> **Tekstfragment**
....................

2. Indien het een onrein beest was, dan moet het ten gebruike van de priester worden gegeven en naar de schatting van de priester werd de prijs er van bepaald, maar zo hij, die de gelofte gedaan had het wenste te lossen dan moest hij de prijs in geld betalen, en er nog een vijfde deel aan toevoegen, Leviticus 27:11. Het was behoorlijk dat de mensen boetten voor hun onstandvastigheid. God heeft ons Zijn wil doen kennen betreffende Zijn dienst, en het behaagt Hem niet, dat wij niet weten wat wij zelf willen. God verwacht dat zij die met Hem handelen, zullen weten wat zij zeggen, en wat zij zeggen zullen doen.
Verzen 14-25
Leviticus 27:14-25Hier is de wet op onroerende goederen, die door een buitengewone gelofte de Heere geheiligd zijn.
I. Gesteld dat iemand in zijn ijver voor de eer van Gods, Hem zijn huis geheiligd heeft, Leviticus 27:14, dan moet dat huis door de priester geschat worden, en het geld, dat het bij verkoop heeft opgebracht, aangewend worden ten nutte van het heiligdom, dat langzamerhand grotelijks verrijkt werd door "geheiligde dingen," 1 Kings 15:15. Maar als de eigenaar het wilde lossen dan moest hij het niet zo goedkoop verkrijgen als een ander, maar aan de prijs een vijfde deel toevoegen, want hij had moeten nadenken eer hij zijn gelofte deed, Leviticus 27:15. Voor de arme zal God de schatting verminderen, Leviticus 27:8, maar voor de wispelturige, voor hem, die bij nader bedenken meer naar de wereld en zijn wereldlijke belangen neigt, dan in het eerst, zal God de prijs verhogen. Geloofd zij God, er is een weg om onze huizen de Heere heilig te doen zijn zonder ze te verkopen of te kopen. Als wij en ons huis de Heere dienen, als de Godsdienst heerst in ons huis, als wij er ondeugd verre van wegdoen, en een kerk in ons huis hebben, dan is er heiligheid des Heeren op geschreven, het is van Hem, en Hij zal er met ons in wonen.
II. Gesteld dat iemand een deel van zijn akker de Heere heiligt, het gevende voor werken van Godsvrucht, dan moet er geschil gemaakt worden tussen land, dat de gever door erfrecht toeviel, en land, dat door hem gekocht werd, en daarnaar kwam er dan verandering in de zaak.

....................

> **Getoonde gegevens**
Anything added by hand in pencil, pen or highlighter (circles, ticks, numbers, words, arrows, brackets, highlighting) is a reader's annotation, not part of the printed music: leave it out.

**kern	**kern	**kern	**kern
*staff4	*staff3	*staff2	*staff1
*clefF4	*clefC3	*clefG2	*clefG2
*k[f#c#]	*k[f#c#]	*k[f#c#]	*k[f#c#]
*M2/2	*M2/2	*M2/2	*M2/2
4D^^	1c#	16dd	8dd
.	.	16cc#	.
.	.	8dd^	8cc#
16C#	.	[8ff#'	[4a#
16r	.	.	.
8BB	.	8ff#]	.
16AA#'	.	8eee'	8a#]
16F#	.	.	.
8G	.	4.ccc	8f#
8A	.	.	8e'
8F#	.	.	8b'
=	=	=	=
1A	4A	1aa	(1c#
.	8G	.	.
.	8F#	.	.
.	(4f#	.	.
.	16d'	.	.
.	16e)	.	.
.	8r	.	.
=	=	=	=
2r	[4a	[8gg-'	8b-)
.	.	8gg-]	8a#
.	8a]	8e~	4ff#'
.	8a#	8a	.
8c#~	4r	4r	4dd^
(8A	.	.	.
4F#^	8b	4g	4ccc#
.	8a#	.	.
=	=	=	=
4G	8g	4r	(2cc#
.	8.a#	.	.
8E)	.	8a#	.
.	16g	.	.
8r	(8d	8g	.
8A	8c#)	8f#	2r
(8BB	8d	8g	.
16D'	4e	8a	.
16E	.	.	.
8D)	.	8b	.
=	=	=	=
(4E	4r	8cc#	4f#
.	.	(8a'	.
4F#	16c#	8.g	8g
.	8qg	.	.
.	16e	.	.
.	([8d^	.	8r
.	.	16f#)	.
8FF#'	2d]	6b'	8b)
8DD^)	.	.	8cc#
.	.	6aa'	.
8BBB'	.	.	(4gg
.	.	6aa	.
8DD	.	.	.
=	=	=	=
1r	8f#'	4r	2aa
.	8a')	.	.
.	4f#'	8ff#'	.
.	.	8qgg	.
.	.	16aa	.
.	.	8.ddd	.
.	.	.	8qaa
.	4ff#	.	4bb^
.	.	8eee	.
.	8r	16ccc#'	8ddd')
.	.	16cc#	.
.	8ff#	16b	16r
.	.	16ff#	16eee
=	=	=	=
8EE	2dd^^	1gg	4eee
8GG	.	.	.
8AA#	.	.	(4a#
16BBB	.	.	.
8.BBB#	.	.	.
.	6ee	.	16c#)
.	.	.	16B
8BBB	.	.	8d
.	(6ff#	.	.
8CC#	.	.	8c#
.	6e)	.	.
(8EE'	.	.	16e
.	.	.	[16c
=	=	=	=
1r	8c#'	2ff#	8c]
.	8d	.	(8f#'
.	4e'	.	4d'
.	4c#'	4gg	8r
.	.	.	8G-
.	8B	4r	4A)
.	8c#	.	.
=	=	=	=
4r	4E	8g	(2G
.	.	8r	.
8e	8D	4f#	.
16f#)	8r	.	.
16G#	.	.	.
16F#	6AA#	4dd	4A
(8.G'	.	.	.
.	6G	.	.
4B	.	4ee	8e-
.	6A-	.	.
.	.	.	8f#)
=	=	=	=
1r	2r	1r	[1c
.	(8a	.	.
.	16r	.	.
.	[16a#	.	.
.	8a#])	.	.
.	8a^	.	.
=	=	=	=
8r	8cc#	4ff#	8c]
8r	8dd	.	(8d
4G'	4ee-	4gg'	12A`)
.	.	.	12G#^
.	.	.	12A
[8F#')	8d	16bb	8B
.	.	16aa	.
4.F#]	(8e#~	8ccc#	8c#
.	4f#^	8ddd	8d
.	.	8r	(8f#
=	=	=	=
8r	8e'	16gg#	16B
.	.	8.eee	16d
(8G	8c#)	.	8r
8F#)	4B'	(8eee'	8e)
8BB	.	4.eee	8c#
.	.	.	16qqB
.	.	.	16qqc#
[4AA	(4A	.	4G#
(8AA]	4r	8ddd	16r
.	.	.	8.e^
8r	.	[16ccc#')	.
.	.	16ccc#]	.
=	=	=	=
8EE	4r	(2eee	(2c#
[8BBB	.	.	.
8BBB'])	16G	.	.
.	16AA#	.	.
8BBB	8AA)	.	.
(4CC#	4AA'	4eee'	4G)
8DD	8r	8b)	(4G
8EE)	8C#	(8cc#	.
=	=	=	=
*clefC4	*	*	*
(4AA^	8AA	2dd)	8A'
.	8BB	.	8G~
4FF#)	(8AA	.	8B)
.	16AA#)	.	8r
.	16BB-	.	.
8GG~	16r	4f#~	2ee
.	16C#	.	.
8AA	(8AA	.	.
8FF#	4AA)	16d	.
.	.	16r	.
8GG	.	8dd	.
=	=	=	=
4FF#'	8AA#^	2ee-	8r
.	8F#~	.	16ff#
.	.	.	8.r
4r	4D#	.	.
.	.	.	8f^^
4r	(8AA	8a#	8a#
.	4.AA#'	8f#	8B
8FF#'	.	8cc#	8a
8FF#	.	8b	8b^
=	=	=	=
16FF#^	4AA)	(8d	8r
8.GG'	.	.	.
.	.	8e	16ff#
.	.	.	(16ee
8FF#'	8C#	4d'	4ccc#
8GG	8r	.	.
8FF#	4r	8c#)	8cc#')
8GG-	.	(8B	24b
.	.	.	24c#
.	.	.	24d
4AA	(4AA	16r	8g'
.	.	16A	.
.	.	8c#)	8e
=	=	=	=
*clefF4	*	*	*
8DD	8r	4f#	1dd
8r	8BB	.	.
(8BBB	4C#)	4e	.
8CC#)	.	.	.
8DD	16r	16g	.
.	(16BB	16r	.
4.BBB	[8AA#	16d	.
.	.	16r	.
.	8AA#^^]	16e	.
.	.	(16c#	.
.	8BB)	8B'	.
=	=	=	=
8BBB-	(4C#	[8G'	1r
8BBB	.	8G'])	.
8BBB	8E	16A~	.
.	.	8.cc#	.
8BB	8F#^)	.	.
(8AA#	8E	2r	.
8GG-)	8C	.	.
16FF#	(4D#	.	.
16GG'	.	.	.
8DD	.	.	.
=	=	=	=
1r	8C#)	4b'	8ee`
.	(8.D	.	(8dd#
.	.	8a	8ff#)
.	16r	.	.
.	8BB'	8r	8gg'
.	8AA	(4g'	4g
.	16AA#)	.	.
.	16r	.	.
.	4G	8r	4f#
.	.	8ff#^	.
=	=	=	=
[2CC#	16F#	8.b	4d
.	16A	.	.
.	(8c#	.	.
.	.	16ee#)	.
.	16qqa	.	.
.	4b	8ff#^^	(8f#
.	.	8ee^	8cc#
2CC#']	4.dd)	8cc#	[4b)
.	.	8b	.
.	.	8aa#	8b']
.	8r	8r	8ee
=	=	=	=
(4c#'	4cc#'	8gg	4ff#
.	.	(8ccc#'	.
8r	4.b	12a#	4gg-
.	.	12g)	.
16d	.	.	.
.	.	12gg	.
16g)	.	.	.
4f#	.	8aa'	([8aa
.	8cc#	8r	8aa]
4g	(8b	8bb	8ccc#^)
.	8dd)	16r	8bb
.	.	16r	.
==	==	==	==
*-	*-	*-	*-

....................

> **Werkinstructies**
Kun je uit het tekstfragment over Leviticus 27 letterlijk weergeven wat er staat van "2. Indien het" tot en met "zeggen zullen doen."?

> **Uitgewerkte opgave**
2. Indien het een onrein beest was, dan moet het ten gebruike van de priester worden gegeven en naar de schatting van de priester werd de prijs er van bepaald, maar zo hij, die de gelofte gedaan had het wenste te lossen dan moest hij de prijs in geld betalen, en er nog een vijfde deel aan toevoegen, Leviticus 27:11. Het was behoorlijk dat de mensen boetten voor hun onstandvastigheid. God heeft ons Zijn wil doen kennen betreffende Zijn dienst, en het behaagt Hem niet, dat wij niet weten wat wij zelf willen. God verwacht dat zij die met Hem handelen, zullen weten wat zij zeggen, en wat zij zeggen zullen doen.